• _Source passage_:
== Segment start ==
SirEDCaLot

joined 1 year ago
[–] SirEDCaLot@lemmy.today 4 points 5 days ago

Exactly. I would extend that and the article's premise to say, tech isn't innately good or bad, it is just a tool that can be applied in good or bad ways. For example at his cafe, a QR code ordering system could have been optional for those who prefer it, and could be easily implemented without collecting any personal data. And that could actually be a positive thing for those who want to reorder without getting up or who have social anxiety. But by forcing all customers into this confusing and privacy invading system, the tech becomes a bad thing.

The villain of that story is not tech. The villains are the online ordering company that decided to make a data grab, and the cafe owner who decided to buy tech so he wouldn't have to pay servers.

[–] SirEDCaLot@lemmy.today 4 points 1 week ago

I hate this. I think it should be illegal. Or make a building code that there has to be a real extractor hood above the stove in all cases.

[–] SirEDCaLot@lemmy.today 1 points 3 weeks ago

Ukraine has had a lot of success using remotely operated suicide drones. They are cheap, built mostly from off the shelf hobbyist grade components, but with a few inexpensive upgrades the signal goes for miles. Strap a grenade on the bottom or any kind of bomb with an impact fuse and you have an excellent remote control weapon.

So of course the Russians start deploying radio jammers to block the drone signals.

The solution to this is fiber optics. The drone carries a giant spool of hair thin fiber optic cable which sends control commands from the operator and video back from the drone. Because it's a cable, it's immune to jamming.
== Segment end ==
In the comment history above, what does the drone carry to stay linked to its operator despite radio jamming?

• _Record set_:
== Segment start ==
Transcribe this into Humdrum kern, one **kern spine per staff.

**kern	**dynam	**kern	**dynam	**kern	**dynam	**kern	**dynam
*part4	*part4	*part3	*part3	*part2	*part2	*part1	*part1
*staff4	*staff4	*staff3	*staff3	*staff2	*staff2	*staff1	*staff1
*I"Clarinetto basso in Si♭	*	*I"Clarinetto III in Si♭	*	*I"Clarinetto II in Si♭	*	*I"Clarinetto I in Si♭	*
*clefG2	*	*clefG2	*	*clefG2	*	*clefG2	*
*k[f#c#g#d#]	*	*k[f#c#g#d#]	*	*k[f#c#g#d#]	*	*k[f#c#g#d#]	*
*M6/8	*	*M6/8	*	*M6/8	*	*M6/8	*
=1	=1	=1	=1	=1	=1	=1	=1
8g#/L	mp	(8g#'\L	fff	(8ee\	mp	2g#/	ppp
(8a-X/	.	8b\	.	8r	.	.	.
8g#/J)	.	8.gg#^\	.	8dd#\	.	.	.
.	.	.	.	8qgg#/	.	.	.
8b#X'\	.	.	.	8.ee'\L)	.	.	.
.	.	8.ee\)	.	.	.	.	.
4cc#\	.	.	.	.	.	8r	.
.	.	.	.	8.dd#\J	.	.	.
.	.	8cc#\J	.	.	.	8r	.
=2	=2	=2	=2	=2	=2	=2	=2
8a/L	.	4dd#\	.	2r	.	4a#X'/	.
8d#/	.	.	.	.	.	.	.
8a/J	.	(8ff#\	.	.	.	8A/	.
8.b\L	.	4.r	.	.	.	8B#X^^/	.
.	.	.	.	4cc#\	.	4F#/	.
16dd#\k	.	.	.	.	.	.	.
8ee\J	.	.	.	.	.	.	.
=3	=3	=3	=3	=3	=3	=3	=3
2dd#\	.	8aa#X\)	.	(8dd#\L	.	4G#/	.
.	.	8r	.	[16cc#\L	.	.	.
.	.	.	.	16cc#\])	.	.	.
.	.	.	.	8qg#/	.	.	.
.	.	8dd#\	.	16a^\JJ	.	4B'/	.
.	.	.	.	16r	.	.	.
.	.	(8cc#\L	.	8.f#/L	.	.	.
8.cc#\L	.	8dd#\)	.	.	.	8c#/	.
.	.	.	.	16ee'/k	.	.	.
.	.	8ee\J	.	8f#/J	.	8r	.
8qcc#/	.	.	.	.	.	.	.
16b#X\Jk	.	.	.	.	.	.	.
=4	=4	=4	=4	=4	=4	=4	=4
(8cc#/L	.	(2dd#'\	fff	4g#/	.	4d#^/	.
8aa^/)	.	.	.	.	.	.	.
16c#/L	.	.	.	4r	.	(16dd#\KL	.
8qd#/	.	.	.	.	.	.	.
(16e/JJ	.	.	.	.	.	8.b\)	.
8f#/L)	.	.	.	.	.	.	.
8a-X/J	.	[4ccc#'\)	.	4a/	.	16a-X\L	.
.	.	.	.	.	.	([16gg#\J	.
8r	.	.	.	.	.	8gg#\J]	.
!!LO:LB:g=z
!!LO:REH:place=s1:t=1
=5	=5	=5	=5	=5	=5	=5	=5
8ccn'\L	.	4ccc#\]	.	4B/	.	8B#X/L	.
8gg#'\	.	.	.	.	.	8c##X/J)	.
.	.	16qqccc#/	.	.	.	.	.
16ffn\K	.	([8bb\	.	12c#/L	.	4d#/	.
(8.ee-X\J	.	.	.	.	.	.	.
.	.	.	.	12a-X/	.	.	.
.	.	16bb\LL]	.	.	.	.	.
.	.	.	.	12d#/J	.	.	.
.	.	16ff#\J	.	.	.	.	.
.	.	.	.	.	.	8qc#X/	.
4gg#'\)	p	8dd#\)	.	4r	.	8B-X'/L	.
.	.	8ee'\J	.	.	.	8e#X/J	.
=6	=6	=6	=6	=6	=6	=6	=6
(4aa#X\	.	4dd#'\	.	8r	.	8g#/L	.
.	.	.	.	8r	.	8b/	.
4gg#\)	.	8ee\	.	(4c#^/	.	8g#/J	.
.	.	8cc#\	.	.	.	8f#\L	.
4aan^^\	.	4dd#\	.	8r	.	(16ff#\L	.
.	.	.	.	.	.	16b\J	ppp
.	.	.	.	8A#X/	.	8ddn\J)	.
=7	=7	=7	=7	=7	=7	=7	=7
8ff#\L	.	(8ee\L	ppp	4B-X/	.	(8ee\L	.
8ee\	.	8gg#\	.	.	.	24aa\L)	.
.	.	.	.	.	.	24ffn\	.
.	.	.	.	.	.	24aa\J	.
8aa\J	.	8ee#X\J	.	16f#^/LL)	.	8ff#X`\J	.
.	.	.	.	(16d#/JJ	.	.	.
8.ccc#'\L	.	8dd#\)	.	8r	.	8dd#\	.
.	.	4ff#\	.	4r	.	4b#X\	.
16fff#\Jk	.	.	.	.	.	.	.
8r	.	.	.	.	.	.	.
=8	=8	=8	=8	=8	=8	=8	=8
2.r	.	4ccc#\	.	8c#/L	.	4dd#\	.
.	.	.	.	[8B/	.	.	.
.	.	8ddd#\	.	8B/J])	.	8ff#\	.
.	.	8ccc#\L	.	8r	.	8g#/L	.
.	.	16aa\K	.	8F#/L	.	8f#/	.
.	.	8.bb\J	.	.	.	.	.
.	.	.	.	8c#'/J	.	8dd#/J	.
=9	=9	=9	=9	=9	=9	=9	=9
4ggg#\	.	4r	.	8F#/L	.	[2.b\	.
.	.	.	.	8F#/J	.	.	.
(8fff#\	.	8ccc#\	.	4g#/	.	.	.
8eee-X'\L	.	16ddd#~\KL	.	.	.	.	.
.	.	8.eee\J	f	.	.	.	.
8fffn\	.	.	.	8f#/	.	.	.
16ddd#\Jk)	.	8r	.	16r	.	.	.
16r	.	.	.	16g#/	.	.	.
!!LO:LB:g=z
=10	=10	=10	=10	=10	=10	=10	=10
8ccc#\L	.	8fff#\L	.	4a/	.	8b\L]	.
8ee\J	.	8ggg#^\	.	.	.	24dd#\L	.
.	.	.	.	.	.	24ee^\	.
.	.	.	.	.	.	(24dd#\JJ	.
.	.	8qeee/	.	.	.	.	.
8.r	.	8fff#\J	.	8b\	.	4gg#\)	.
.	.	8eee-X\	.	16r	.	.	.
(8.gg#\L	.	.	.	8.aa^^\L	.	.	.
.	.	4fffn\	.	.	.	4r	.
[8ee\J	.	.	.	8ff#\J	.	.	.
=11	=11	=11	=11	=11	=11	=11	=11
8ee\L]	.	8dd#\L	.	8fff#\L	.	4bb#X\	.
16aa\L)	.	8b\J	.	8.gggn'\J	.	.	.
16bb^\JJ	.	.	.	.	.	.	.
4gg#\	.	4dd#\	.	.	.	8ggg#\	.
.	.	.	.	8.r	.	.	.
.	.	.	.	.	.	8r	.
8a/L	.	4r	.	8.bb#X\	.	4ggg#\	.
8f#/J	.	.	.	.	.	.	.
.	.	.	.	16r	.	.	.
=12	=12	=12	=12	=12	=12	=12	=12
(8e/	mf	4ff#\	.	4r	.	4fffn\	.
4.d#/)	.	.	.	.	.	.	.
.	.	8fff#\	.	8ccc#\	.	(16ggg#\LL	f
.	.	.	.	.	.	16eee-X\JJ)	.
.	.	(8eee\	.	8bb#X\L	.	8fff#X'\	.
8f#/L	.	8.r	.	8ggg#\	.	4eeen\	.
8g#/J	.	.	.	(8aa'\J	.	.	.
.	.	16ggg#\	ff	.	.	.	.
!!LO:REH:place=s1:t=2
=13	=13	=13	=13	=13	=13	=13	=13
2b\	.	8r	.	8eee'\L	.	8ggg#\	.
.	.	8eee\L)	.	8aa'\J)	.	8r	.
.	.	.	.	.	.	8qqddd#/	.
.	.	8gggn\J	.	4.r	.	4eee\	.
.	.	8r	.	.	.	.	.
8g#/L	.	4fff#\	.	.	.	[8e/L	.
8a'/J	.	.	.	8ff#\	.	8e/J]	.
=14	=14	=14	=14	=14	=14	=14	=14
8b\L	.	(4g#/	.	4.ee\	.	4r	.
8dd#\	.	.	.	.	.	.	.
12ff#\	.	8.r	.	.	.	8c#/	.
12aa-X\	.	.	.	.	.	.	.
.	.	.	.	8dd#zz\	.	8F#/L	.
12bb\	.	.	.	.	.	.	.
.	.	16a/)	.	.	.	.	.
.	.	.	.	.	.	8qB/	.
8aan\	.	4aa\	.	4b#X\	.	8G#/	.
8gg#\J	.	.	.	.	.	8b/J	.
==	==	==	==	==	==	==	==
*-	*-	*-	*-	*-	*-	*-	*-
== Segment end ==
• _Expected output_: A giant spool of hair-thin fiber optic cable.